To understand the relationship between energy and wavelength, we can recall the formula,
\[E = \frac{hc}{\lambda}\]
where \(E\) is the photon energy, \(h\) is Planck's constant, \(c\) is the speed of light, and \(\lambda\) is the wavelength. In the context of bond dissociation, the wavelength of photons necessary to break a chemical bond should be in the range that provides enough energy to overcome the bond dissociation energy. Knowing the specific wavelengths that can cause bond rupture allows chemists to target and break specific bonds in complex molecules using controlled light sources, such as lasers.

Photon Energy

Photon energy is the energy carried by a single photon and can be calculated using its wavelength or frequency. The energy of a photon is fundamental in understanding phenomena such as the photoelectric effect, fluorescence, and even the breaking of chemical bonds.

The energy of a photon can be expressed through the formula,
\[E = hf = \frac{hc}{\lambda}\]
with \(E\) representing photon energy, \(h\) signifying Planck's constant, \(f\) as the frequency, and \(\lambda\) as the wavelength. Photon energy is particularly useful when considering how light can initiate chemical reactions, as specific bond dissociation energies require photons of corresponding energies to be broken.

Planck's Constant

Planck's constant is a fundamental constant in quantum mechanics that relates the energy of a photon to its frequency. Designated as \(h\), it has a value of approximately \(6.626 \times 10^{-34} \mathrm{Js}\).

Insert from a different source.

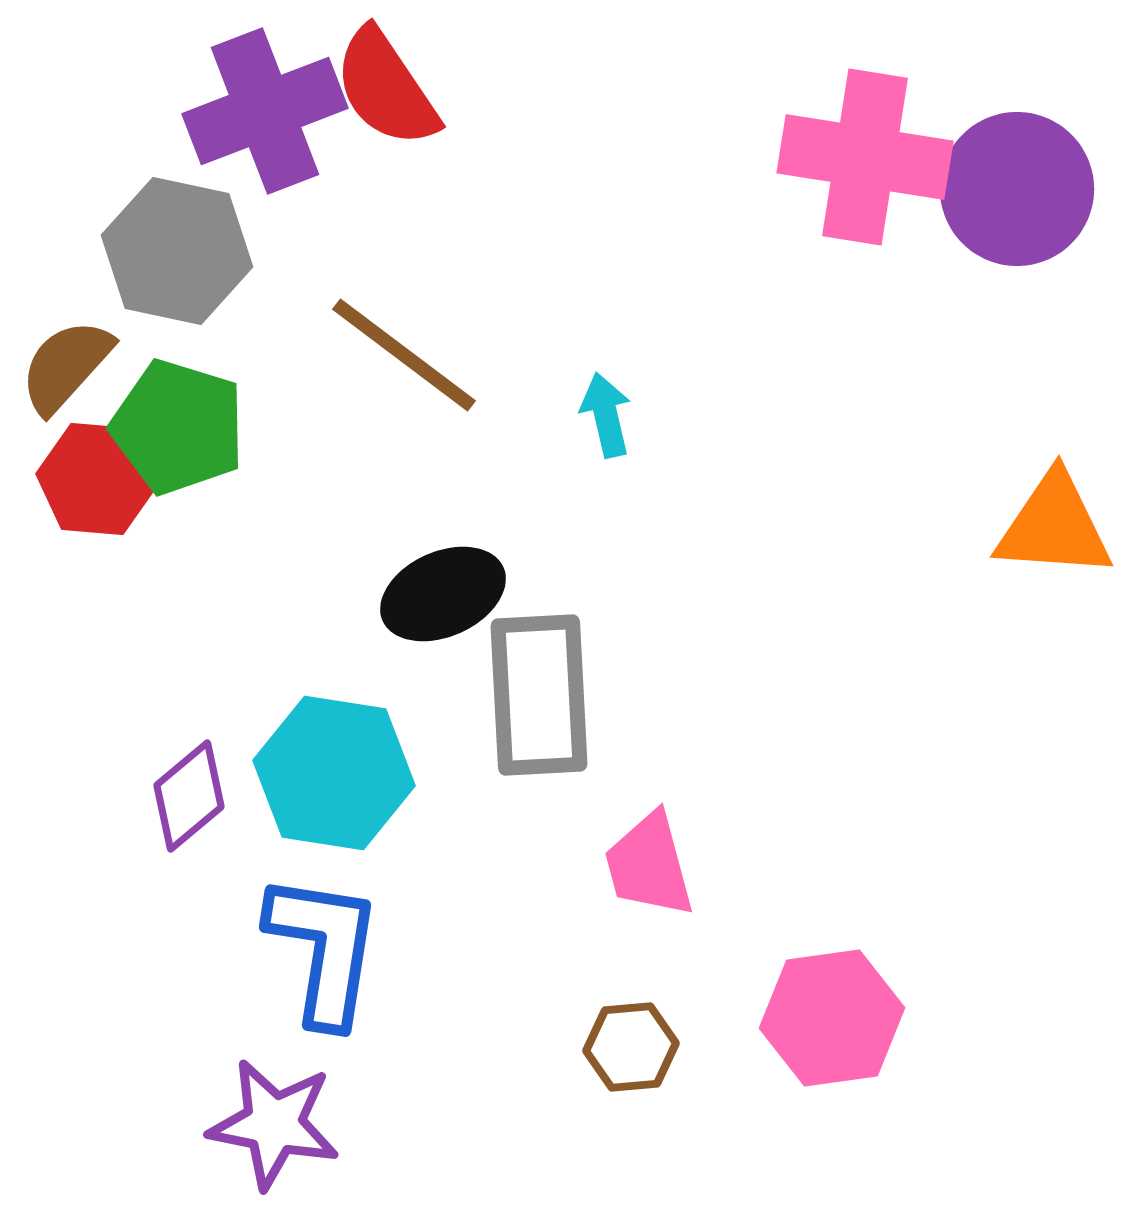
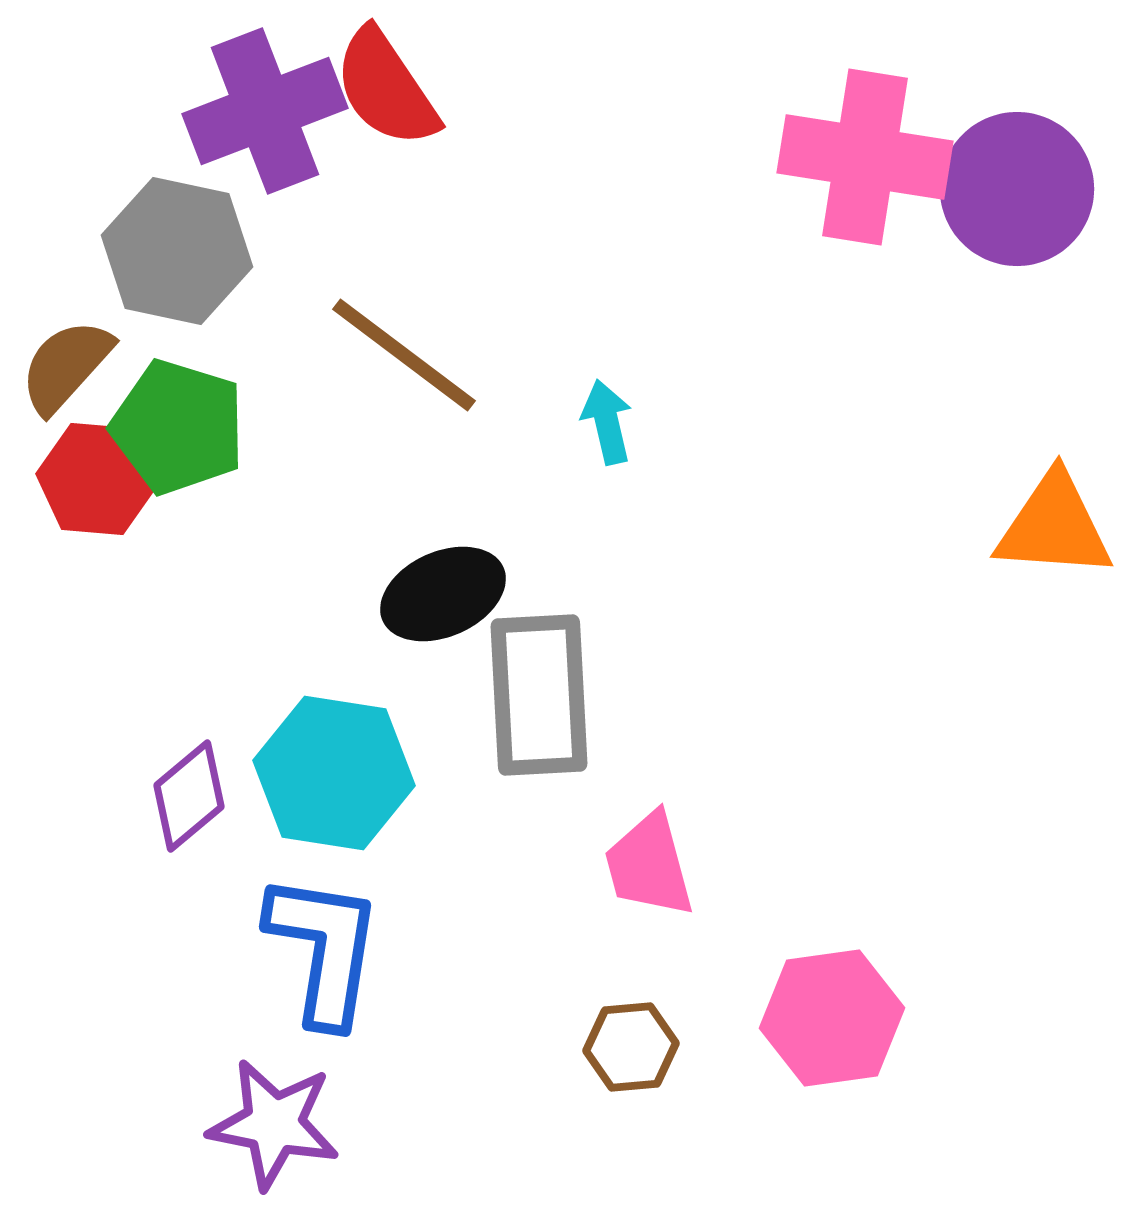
cyan arrow: moved 1 px right, 7 px down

Planck's constant appears in the formula for photon energy,
\[E = hf = \frac{hc}{\lambda}\]
This constant is a cornerstone of quantum theory and is crucial for understanding the quantized nature of energy exchange in the atomic and subatomic realms. It is also a part of the calculations for determining the energy required to break chemical bonds, as seen in the exercise on bond dissociation energies.

Avogadro's Constant

Avogadro's constant, denoted by \(N_{A}\), is the number of constituent particles (usually atoms or molecules) in one mole of a substance. Its approximate value is \(6.022 \times 10^{23} \mathrm{mol^{-1}}\).

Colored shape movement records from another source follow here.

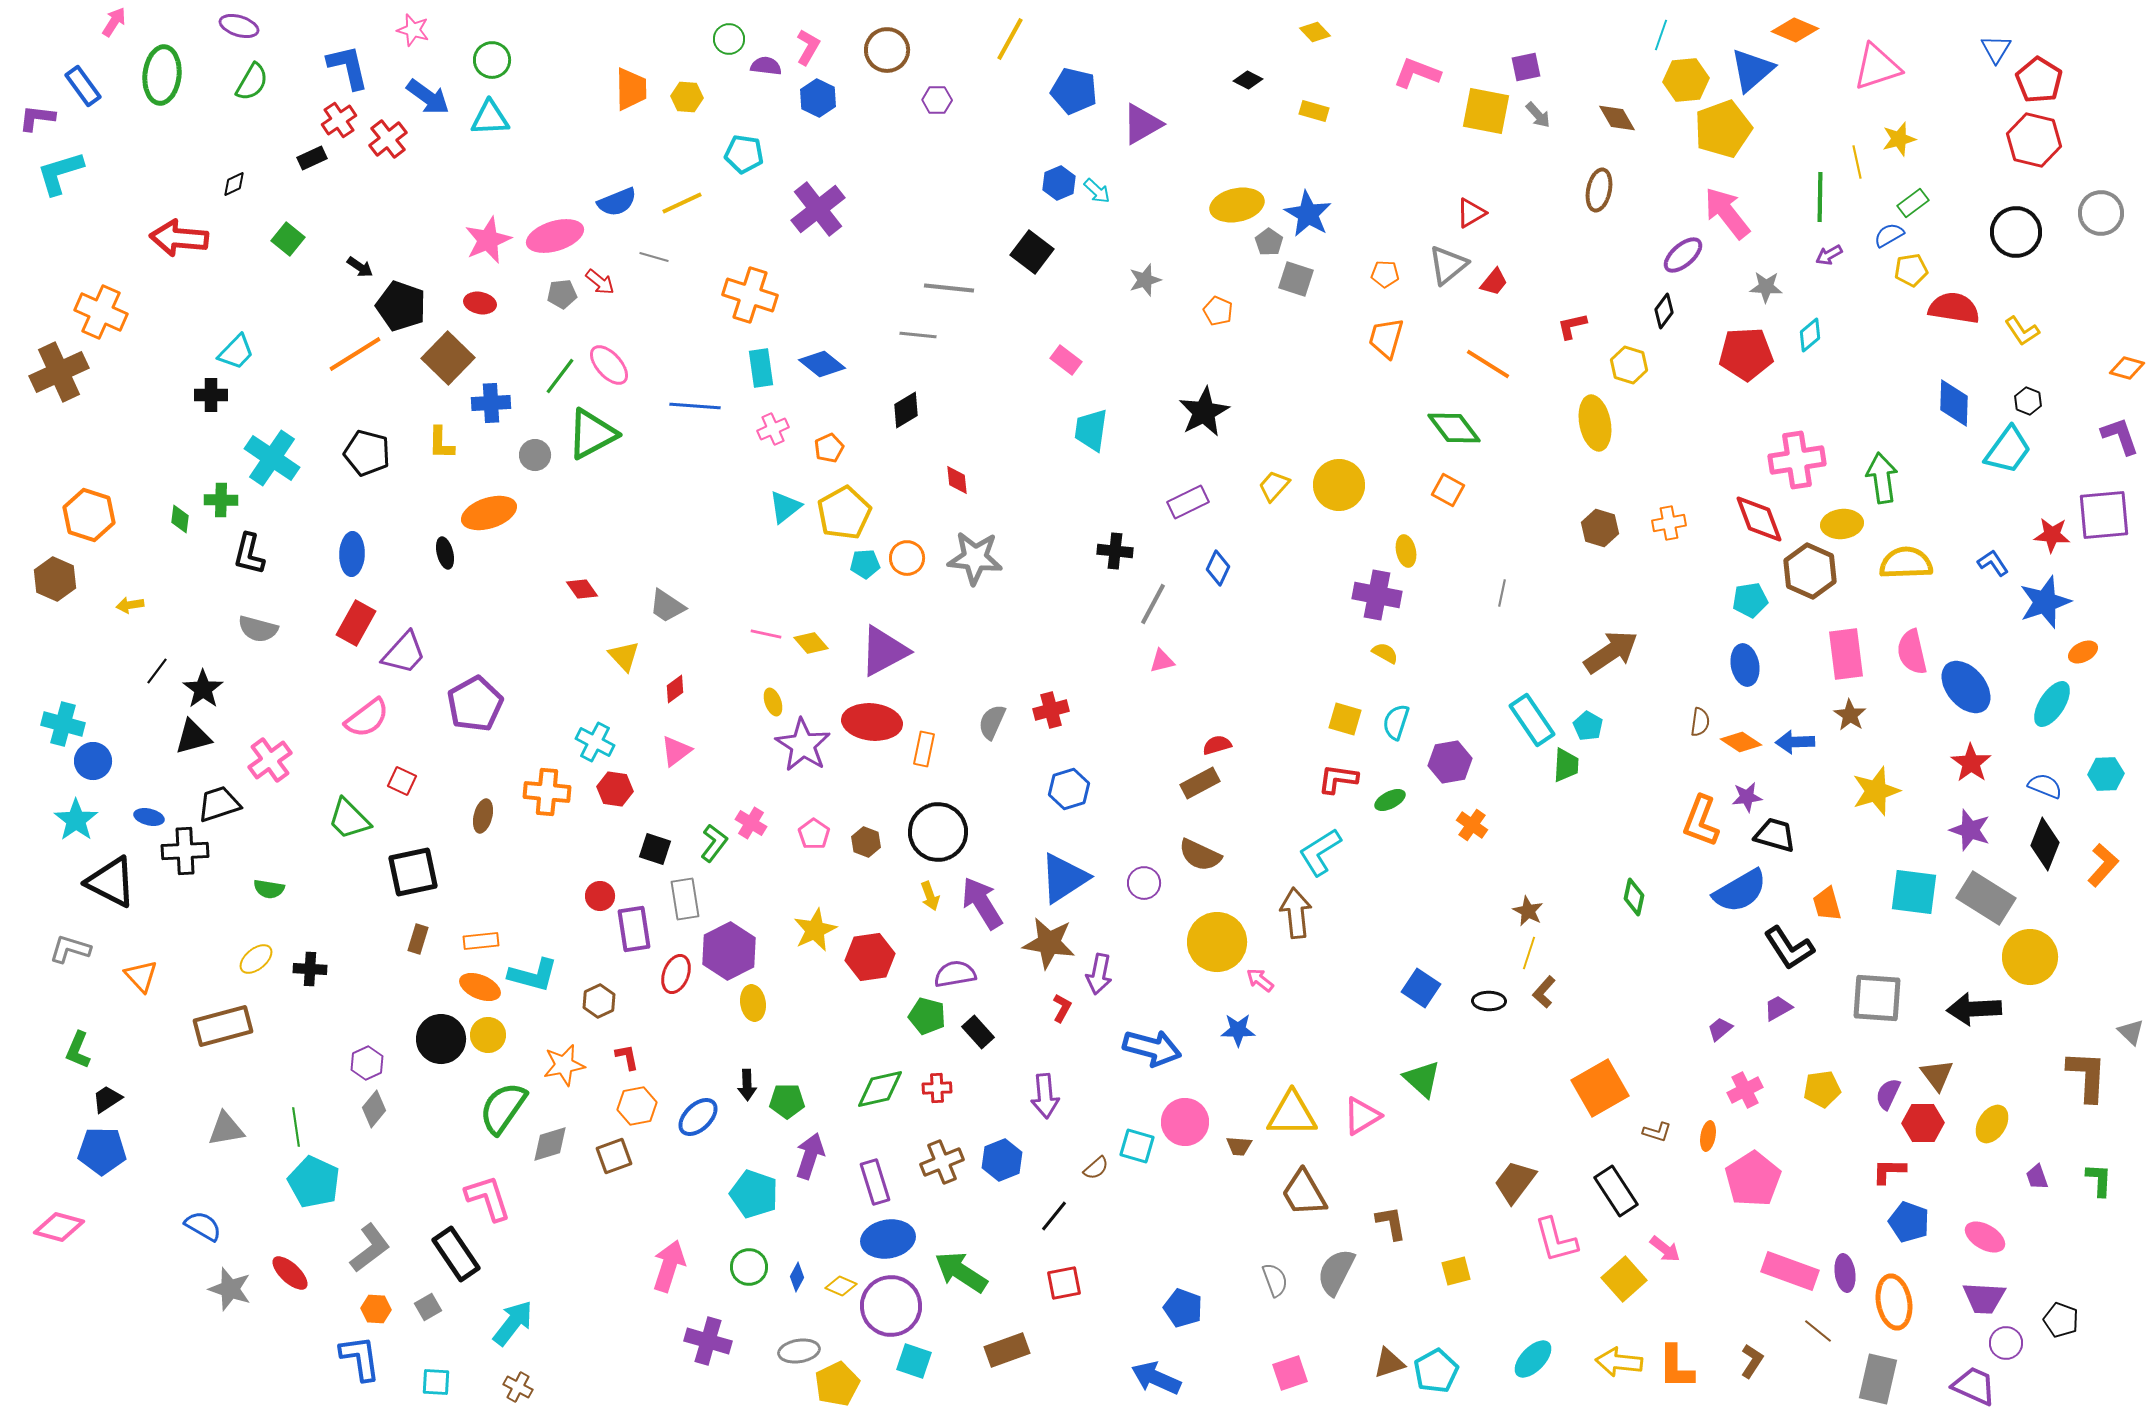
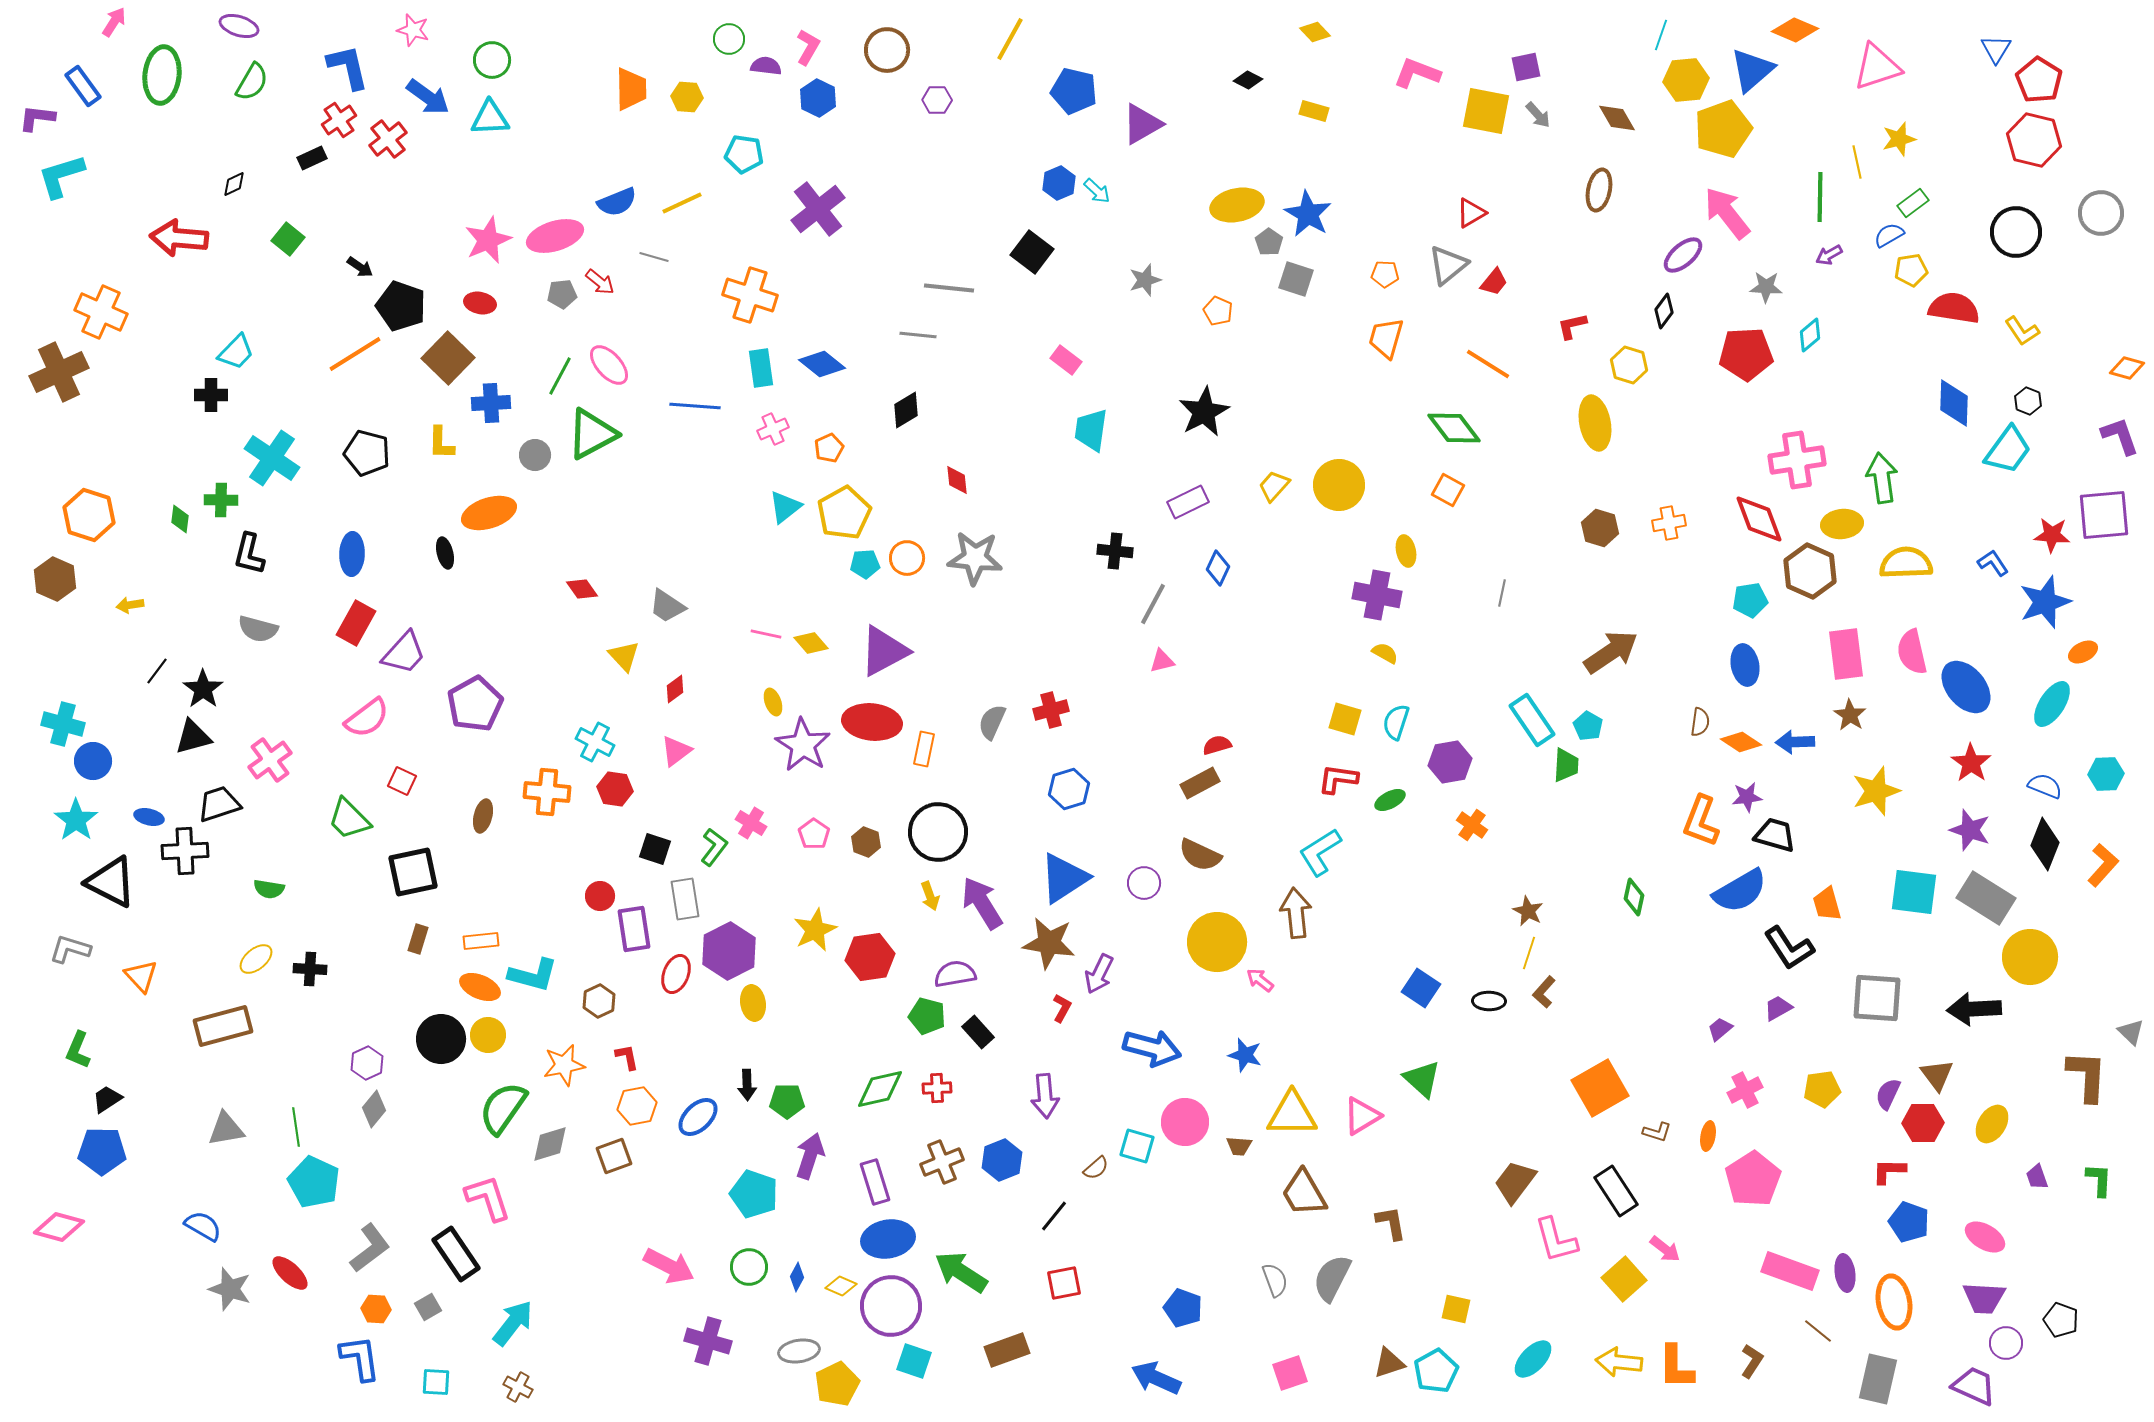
cyan L-shape at (60, 173): moved 1 px right, 3 px down
green line at (560, 376): rotated 9 degrees counterclockwise
green L-shape at (714, 843): moved 4 px down
purple arrow at (1099, 974): rotated 15 degrees clockwise
blue star at (1238, 1030): moved 7 px right, 25 px down; rotated 16 degrees clockwise
pink arrow at (669, 1266): rotated 99 degrees clockwise
yellow square at (1456, 1271): moved 38 px down; rotated 28 degrees clockwise
gray semicircle at (1336, 1272): moved 4 px left, 6 px down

Avogadro's constant is employed to bridge the gap between the atomic scale and the macroscopic scale. In the context of our problem, it is used to convert bond dissociation energy, which is typically given per mole, to the energy per individual photon. This conversion is crucial to ascertain the energy that individual photons need to have to break a single molecular bond. This constant underscores the immense number of atoms or molecules in just one mole of substance, linking the microscopic world with quantities we can work with in the laboratory.